Data extracted from a collection
########
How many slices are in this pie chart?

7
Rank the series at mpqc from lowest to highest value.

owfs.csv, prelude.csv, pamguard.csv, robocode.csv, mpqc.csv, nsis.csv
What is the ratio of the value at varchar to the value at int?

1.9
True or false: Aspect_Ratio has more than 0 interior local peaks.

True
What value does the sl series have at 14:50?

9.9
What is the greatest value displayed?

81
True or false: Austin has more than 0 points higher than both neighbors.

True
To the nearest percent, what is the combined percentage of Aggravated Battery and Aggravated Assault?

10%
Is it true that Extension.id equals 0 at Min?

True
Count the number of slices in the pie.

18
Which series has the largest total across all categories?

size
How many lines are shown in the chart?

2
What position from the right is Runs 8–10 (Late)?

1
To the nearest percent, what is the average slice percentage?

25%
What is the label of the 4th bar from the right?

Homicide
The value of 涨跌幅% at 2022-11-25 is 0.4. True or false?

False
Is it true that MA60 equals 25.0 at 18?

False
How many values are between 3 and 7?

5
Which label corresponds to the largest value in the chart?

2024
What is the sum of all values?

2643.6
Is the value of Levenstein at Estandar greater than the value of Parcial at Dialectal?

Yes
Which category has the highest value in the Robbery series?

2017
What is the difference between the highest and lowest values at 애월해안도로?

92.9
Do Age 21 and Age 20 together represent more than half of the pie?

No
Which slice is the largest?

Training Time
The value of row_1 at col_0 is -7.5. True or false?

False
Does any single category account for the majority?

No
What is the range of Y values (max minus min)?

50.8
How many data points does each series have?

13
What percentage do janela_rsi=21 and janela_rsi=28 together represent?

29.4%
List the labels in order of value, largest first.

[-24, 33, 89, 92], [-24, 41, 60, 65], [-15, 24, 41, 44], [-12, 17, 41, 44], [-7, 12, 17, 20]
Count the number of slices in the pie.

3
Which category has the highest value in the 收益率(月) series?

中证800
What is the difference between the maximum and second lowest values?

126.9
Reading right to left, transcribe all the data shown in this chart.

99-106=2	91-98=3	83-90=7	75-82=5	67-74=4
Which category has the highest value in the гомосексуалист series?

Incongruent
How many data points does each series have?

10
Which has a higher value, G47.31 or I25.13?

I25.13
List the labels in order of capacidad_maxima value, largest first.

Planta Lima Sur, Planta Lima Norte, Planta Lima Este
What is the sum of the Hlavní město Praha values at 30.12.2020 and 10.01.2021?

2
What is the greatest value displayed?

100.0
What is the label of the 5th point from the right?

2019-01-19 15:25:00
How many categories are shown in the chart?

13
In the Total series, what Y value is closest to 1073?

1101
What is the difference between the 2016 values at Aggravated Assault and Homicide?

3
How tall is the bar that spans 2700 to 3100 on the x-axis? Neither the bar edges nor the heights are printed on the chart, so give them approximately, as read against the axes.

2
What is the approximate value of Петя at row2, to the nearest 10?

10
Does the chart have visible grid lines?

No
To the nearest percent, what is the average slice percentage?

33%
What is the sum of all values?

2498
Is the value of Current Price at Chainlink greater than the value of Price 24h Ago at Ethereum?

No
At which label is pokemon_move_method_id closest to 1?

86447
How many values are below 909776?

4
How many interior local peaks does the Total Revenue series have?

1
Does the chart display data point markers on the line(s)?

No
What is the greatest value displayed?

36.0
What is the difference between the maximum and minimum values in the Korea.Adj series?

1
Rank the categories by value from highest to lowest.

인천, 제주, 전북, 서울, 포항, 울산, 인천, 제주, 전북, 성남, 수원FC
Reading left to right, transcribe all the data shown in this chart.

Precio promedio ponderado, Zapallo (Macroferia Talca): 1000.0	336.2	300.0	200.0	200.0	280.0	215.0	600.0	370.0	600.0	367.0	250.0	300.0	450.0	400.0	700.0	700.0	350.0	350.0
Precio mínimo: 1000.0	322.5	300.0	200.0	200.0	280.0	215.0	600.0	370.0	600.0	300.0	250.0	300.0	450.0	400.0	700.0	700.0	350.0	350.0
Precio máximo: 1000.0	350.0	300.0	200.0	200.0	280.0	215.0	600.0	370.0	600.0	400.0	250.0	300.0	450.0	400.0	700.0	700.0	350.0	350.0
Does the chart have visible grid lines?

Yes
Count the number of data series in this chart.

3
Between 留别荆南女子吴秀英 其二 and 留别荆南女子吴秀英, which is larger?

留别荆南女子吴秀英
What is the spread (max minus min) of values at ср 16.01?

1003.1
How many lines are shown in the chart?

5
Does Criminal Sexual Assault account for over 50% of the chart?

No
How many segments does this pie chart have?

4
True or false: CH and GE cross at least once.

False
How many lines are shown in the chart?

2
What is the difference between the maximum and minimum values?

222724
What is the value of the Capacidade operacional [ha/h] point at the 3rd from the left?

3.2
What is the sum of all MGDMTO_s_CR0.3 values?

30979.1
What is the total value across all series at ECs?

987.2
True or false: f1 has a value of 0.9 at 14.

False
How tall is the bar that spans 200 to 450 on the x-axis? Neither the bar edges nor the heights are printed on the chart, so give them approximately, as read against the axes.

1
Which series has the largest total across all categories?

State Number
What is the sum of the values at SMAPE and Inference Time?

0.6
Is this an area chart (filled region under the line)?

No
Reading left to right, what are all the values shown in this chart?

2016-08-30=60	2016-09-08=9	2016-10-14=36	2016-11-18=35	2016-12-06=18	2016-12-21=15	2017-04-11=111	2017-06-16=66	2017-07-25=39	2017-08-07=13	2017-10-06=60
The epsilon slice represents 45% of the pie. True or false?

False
########
*Assignment*
Format every non-blank line in the rows above as a JSON list of strings, with one string per line.

*Problem solution*
[
  "How many slices are in this pie chart?",
  "7",
  "Rank the series at mpqc from lowest to highest value.",
  "owfs.csv, prelude.csv, pamguard.csv, robocode.csv, mpqc.csv, nsis.csv",
  "What is the ratio of the value at varchar to the value at int?",
  "1.9",
  "True or false: Aspect_Ratio has more than 0 interior local peaks.",
  "True",
  "What value does the sl series have at 14:50?",
  "9.9",
  "What is the greatest value displayed?",
  "81",
  "True or false: Austin has more than 0 points higher than both neighbors.",
  "True",
  "To the nearest percent, what is the combined percentage of Aggravated Battery and Aggravated Assault?",
  "10%",
  "Is it true that Extension.id equals 0 at Min?",
  "True",
  "Count the number of slices in the pie.",
  "18",
  "Which series has the largest total across all categories?",
  "size",
  "How many lines are shown in the chart?",
  "2",
  "What position from the right is Runs 8–10 (Late)?",
  "1",
  "To the nearest percent, what is the average slice percentage?",
  "25%",
  "What is the label of the 4th bar from the right?",
  "Homicide",
  "The value of 涨跌幅% at 2022-11-25 is 0.4. True or false?",
  "False",
  "Is it true that MA60 equals 25.0 at 18?",
  "False",
  "How many values are between 3 and 7?",
  "5",
  "Which label corresponds to the largest value in the chart?",
  "2024",
  "What is the sum of all values?",
  "2643.6",
  "Is the value of Levenstein at Estandar greater than the value of Parcial at Dialectal?",
  "Yes",
  "Which category has the highest value in the Robbery series?",
  "2017",
  "What is the difference between the highest and lowest values at 애월해안도로?",
  "92.9",
  "Do Age 21 and Age 20 together represent more than half of the pie?",
  "No",
  "Which slice is the largest?",
  "Training Time",
  "The value of row_1 at col_0 is -7.5. True or false?",
  "False",
  "Does any single category account for the majority?",
  "No",
  "What is the range of Y values (max minus min)?",
  "50.8",
  "How many data points does each series have?",
  "13",
  "What percentage do janela_rsi=21 and janela_rsi=28 together represent?",
  "29.4%",
  "List the labels in order of value, largest first.",
  "[-24, 33, 89, 92], [-24, 41, 60, 65], [-15, 24, 41, 44], [-12, 17, 41, 44], [-7, 12, 17, 20]",
  "Count the number of slices in the pie.",
  "3",
  "Which category has the highest value in the 收益率(月) series?",
  "中证800",
  "What is the difference between the maximum and second lowest values?",
  "126.9",
  "Reading right to left, transcribe all the data shown in this chart.",
  "99-106=2\t91-98=3\t83-90=7\t75-82=5\t67-74=4",
  "Which category has the highest value in the гомосексуалист series?",
  "Incongruent",
  "How many data points does each series have?",
  "10",
  "Which has a higher value, G47.31 or I25.13?",
  "I25.13",
  "List the labels in order of capacidad_maxima value, largest first.",
  "Planta Lima Sur, Planta Lima Norte, Planta Lima Este",
  "What is the sum of the Hlavní město Praha values at 30.12.2020 and 10.01.2021?",
  "2",
  "What is the greatest value displayed?",
  "100.0",
  "What is the label of the 5th point from the right?",
  "2019-01-19 15:25:00",
  "How many categories are shown in the chart?",
  "13",
  "In the Total series, what Y value is closest to 1073?",
  "1101",
  "What is the difference between the 2016 values at Aggravated Assault and Homicide?",
  "3",
  "How tall is the bar that spans 2700 to 3100 on the x-axis? Neither the bar edges nor the heights are printed on the chart, so give them approximately, as read against the axes.",
  "2",
  "What is the approximate value of Петя at row2, to the nearest 10?",
  "10",
  "Does the chart have visible grid lines?",
  "No",
  "To the nearest percent, what is the average slice percentage?",
  "33%",
  "What is the sum of all values?",
  "2498",
  "Is the value of Current Price at Chainlink greater than the value of Price 24h Ago at Ethereum?",
  "No",
  "At which label is pokemon_move_method_id closest to 1?",
  "86447",
  "How many values are below 909776?",
  "4",
  "How many interior local peaks does the Total Revenue series have?",
  "1",
  "Does the chart display data point markers on the line(s)?",
  "No",
  "What is the greatest value displayed?",
  "36.0",
  "What is the difference between the maximum and minimum values in the Korea.Adj series?",
  "1",
  "Rank the categories by value from highest to lowest.",
  "인천, 제주, 전북, 서울, 포항, 울산, 인천, 제주, 전북, 성남, 수원FC",
  "Reading left to right, transcribe all the data shown in this chart.",
  "Precio promedio ponderado, Zapallo (Macroferia Talca): 1000.0\t336.2\t300.0\t200.0\t200.0\t280.0\t215.0\t600.0\t370.0\t600.0\t367.0\t250.0\t300.0\t450.0\t400.0\t700.0\t700.0\t350.0\t350.0",
  "Precio mínimo: 1000.0\t322.5\t300.0\t200.0\t200.0\t280.0\t215.0\t600.0\t370.0\t600.0\t300.0\t250.0\t300.0\t450.0\t400.0\t700.0\t700.0\t350.0\t350.0",
  "Precio máximo: 1000.0\t350.0\t300.0\t200.0\t200.0\t280.0\t215.0\t600.0\t370.0\t600.0\t400.0\t250.0\t300.0\t450.0\t400.0\t700.0\t700.0\t350.0\t350.0",
  "Does the chart have visible grid lines?",
  "Yes",
  "Count the number of data series in this chart.",
  "3",
  "Between 留别荆南女子吴秀英 其二 and 留别荆南女子吴秀英, which is larger?",
  "留别荆南女子吴秀英",
  "What is the spread (max minus min) of values at ср 16.01?",
  "1003.1",
  "How many lines are shown in the chart?",
  "5",
  "Does Criminal Sexual Assault account for over 50% of the chart?",
  "No",
  "How many segments does this pie chart have?",
  "4",
  "True or false: CH and GE cross at least once.",
  "False",
  "How many lines are shown in the chart?",
  "2",
  "What is the difference between the maximum and minimum values?",
  "222724",
  "What is the value of the Capacidade operacional [ha/h] point at the 3rd from the left?",
  "3.2",
  "What is the sum of all MGDMTO_s_CR0.3 values?",
  "30979.1",
  "What is the total value across all series at ECs?",
  "987.2",
  "True or false: f1 has a value of 0.9 at 14.",
  "False",
  "How tall is the bar that spans 200 to 450 on the x-axis? Neither the bar edges nor the heights are printed on the chart, so give them approximately, as read against the axes.",
  "1",
  "Which series has the largest total across all categories?",
  "State Number",
  "What is the sum of the values at SMAPE and Inference Time?",
  "0.6",
  "Is this an area chart (filled region under the line)?",
  "No",
  "Reading left to right, what are all the values shown in this chart?",
  "2016-08-30=60\t2016-09-08=9\t2016-10-14=36\t2016-11-18=35\t2016-12-06=18\t2016-12-21=15\t2017-04-11=111\t2017-06-16=66\t2017-07-25=39\t2017-08-07=13\t2017-10-06=60",
  "The epsilon slice represents 45% of the pie. True or false?",
  "False"
]